I primi viaggi in India nel 1973 per conto del marchio sportivo Ketch segnarono l’incontro fulminante con l’Oriente. Fu lì che Ferré si innamorò dei toni luminosi e solari – il rosso, il blu e le nuance delle spezie – e di abiti tradizionali come il sari che lo portarono a riflettere sul concetto di eleganza e sul rapporto tra vestiti e movimenti del corpo. Il 1974, segnò invece l’esordio in passerella con Baila, linea di Franco Mattioli che diventerà suo socio. Quattro anni dopo, Ferré creò la propria casa di moda debuttando con una collezione salutata subito con favore dalla stampa per il rigore delle linee e la pulizia dei colori. In poco tempo entrò a far parte di quei maestri dell’italian style, insieme a nomi del calibro di Armani, Valentino, Versace e Krizia, che tra gli anni ’80 e ’90 conquistarono fama planetaria con le loro creazioni. 

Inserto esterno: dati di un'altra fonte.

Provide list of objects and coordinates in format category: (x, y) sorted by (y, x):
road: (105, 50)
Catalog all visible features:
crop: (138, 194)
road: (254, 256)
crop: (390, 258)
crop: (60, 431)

La camicia Dumas, autunno 1982. Courtesy of Centro di Ricerca Gianfranco Ferré, Politecnico di Milano

L’incoronazione da Dior

Alla collezione maschile, seguì l’ingresso nell’alta moda. Nel 1989 divenne il primo designer non francese a essere nominato direttore creativo di Christian Dior: per 7 anni alla guida di una delle maison più blasonate del mondo ci fu lui, Gianfranco Ferré, con la sua cifra stilistica che fondeva tradizione sartoriale e avanguardia, arte e tecnica in un glamour essenziale e ricercato acceso da effetti spettacolari, fatti di dettagli e lavorazioni preziose.

Lo stilista a Parigi con i bozzetti della collezione Dior Haute Couture, primavera 1990. Foto: Getty Images

Una creatività, la sua, che si esprimeva sin dagli schizzi degli abiti, come quelli che si possono vedere in mostra, da lui chiamati “istanze di poesia”, segni improvvisi della sua visione di bellezza e armonia, oltre che sintesi di quei principi fondamentali, tra rigore e passione, che l’hanno ispirato come fashion designer. «Una personale “metodologia”, una dimensione piuttosto inusuale da codificare nella moda» scrivono Paola Bertola, Federica Vacca e Rita Airaghi, autrici del catalogo della mostra.

Un bozzetto di Ferré. Courtesy of Centro di Ricerca Gianfranco Ferré, Politecnico di Milano

Corpo, materia, colore, dettaglio, volume e movimento sono le parti di una meravigliosa composizione che si esprimeva in capi pratici, pensati per fare sentire le donne a loro agio, come il trench modello camicia da infilare in borsa, ma anche con défilé indimenticabili, uno tra tutti quello in cui Naomi Campbell sfilò avvolta solo da fili di corallo.

Per Ferré la moda era logica e sogno

Gianfranco Ferré amava anche insegnare ai giovani: negli anni tenne corsi alla Domus Academy e al Politecnico di Milano, e molti altri in giro per il mondo. Nel 2007 fu nominato Presidente dell’Accademia di Belle Arti di Brera, ma poco dopo, il 17 giugno, ci lasciò per sempre. Nel 2014, la sua casa di moda, acquisita nel tempo da varie holding, ha chiuso definitivamente i battenti. Della sua meravigliosa e non replicabile avventura, rimane l’eredità incancellabile della creatività conservata negli archivi. Dalla quale sprigiona una moda che è la definizione ripetuta sempre da Ferré ai suoi studenti:

Logica, metodo, sistema. È un lavoro, anzi tanti lavori. Ma è anche sogno.